Шрифт:
Интервал:
Закладка:
Кристина вернулась.
— Нет, стой, где стоишь, — выкрикнул я, как только она зашла в комнату, — я не должен его видеть. Положи этот листок, или что там у тебя, куда-нибудь: между других листов бумаги или… Погоди, вот тут есть конверт…
На одном из маленьких столиков лежал большой коричневый конверт. Я протянул его:
— Держи это письмо — или что там у тебя — за спиной. Вот, положи в конверт так, чтобы я его не видел.
Кристина сделала все, как я сказал: одной рукой она держала письмо за спиной, а другой взяла конверт. Она отвернулась, а потом протянула мне конверт, положив в него то, что держала в руках.
И снова я сел напротив нее, снова закрыл глаза, беспокойными пальцами ощупывая конверт. Я прикинул, какого размера были лежащие в нем листки. Да, это должен быть тот самый конверт, что я видел на письменном столе в комнате, и, судя по толщине, оба листика — там. Из-за чуть заметного утолщения мне даже казалось, что, как и должно быть, марка на внутреннем конверте больше, чем нидерландские.
— Все зависит от того, получим ли мы раппорт, — сказал я мягко.
Я приоткрыл глаза. Кристина сидела прямо, не шевелясь, и пристально следила за мной. Слегка сжав коричневый конверт между большим и указательным пальцами, я несколько раз провел им туда-сюда… Нет, фотографии в нем не было… она припрятала ее — она настороже, эта проститутка… — Опять вокзал, — сказал я, словно извиняясь. — Эта бумага, эти строчки были отправлены оттуда, с вокзала… в другой стране… И это… мужчина. — Я не могу его разглядеть… Опять туман или дым… Но он двигается быстро, гибко, ловко… Он не стар, нет… еще молодой мужчина… моложе меня, я бы сказал, моложе, чем… — я вовремя заткнулся и открыл глаза. — У тебя нет фотографии? Нет, мне не нужно на нее смотреть: можешь всунуть в конверт… Но фотография не так абстрактна, как письмо, и тогда будет легче наладить контакт… Жаль, что у тебя нет фотографии…
— Есть, — пылко ответила Кристина и поднялась.
— Вот, положи ее сюда же, — сказал я, протягивая конверт, когда она выходила из комнаты.
Она быстро вернулась, потому что загорелась представлением и была под впечатлением, и… нет, она ничего, совершенно ничего не подозревала…
…Я продолжил сеанс. Сквозь два конверта я нащупал толстую каемку и, да, точно, круглые углы — эта фотография, наверняка, та самая фотография…
— Это точно фотография? — спросил я, так сказать, недоверчиво сверля ее взглядом. — А то некоторые, — продолжил я, улыбаясь, — дают что-нибудь другое, так, шутки ради… Но это ведь фотография?

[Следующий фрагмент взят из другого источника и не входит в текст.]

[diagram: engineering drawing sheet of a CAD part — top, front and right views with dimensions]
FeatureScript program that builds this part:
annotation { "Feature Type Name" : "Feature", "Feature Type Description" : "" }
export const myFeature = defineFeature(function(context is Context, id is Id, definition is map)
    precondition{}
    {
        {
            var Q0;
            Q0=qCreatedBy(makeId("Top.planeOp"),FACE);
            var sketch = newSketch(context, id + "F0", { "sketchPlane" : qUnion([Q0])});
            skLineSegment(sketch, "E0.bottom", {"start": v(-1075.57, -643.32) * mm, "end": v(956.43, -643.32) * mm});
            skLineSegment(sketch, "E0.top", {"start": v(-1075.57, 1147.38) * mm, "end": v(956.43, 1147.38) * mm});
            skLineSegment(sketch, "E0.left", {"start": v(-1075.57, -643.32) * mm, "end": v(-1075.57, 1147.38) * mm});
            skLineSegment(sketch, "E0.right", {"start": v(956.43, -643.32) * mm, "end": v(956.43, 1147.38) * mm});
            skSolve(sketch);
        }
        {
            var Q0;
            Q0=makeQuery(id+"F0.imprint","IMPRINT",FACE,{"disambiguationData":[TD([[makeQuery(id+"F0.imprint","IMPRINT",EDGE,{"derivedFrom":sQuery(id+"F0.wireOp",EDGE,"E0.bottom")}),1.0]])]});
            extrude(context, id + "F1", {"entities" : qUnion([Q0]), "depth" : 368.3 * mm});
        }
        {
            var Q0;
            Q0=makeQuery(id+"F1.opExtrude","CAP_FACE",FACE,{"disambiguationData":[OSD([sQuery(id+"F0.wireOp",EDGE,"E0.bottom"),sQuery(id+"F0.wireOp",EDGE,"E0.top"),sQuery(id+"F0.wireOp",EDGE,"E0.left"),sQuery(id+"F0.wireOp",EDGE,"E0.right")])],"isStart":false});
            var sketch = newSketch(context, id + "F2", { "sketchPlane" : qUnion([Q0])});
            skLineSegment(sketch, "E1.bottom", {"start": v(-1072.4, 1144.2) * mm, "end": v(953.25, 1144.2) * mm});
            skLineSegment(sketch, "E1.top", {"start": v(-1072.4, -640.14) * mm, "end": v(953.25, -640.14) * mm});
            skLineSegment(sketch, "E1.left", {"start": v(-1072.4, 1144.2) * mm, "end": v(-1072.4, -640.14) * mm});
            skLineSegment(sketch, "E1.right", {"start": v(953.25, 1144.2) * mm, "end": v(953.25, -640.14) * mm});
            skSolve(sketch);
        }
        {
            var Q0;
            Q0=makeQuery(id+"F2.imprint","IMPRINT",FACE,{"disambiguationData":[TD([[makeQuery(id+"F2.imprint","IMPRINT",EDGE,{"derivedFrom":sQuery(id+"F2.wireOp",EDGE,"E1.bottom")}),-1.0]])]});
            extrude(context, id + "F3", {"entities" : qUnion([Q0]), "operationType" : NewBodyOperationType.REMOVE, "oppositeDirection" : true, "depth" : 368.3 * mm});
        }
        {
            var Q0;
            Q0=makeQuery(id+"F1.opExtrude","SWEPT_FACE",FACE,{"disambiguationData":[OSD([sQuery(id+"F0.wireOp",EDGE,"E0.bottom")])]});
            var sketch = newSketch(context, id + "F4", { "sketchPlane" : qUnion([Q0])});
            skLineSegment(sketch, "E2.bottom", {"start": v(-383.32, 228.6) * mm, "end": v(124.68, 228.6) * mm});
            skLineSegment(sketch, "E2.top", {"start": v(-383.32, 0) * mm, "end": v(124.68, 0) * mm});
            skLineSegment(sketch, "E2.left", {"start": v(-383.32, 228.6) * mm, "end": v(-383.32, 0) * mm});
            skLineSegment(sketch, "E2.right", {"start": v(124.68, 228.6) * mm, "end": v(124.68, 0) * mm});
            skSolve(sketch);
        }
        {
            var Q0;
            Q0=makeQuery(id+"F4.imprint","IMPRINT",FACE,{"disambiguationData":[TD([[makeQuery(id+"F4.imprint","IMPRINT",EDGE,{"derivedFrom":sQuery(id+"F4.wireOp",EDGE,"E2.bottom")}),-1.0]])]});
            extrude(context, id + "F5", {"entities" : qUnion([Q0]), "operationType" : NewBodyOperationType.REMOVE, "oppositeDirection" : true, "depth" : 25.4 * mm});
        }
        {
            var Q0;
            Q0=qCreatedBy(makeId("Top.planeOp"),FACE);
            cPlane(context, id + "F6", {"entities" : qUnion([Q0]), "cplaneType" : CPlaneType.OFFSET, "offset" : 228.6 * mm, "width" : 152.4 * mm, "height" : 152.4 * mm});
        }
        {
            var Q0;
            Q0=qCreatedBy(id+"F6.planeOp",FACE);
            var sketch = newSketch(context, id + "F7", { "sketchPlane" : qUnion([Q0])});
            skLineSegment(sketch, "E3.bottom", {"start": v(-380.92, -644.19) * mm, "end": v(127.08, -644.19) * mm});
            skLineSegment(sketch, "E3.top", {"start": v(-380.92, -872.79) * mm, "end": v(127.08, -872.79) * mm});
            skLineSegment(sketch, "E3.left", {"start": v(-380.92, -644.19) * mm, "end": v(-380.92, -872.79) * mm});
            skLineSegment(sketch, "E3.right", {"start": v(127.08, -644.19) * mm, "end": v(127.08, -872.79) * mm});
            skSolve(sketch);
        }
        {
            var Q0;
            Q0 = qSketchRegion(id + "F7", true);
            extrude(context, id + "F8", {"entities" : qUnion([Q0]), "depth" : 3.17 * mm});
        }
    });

Кристина уверенно, с достоинством кивнула. Я закрыл глаза.
— Да, теперь я вижу его, но не полностью… Он стоит за… — «столом», хотел я сказать, но мне показалось, что это рискованно, — за изгородью или стеной?.. Я хочу сказать, что не вижу его ног… Ты ведь не подсунула в конверт игральную карту, а?..
— Нет, правда, нет, Герард, — искренне уверила меня Кристина.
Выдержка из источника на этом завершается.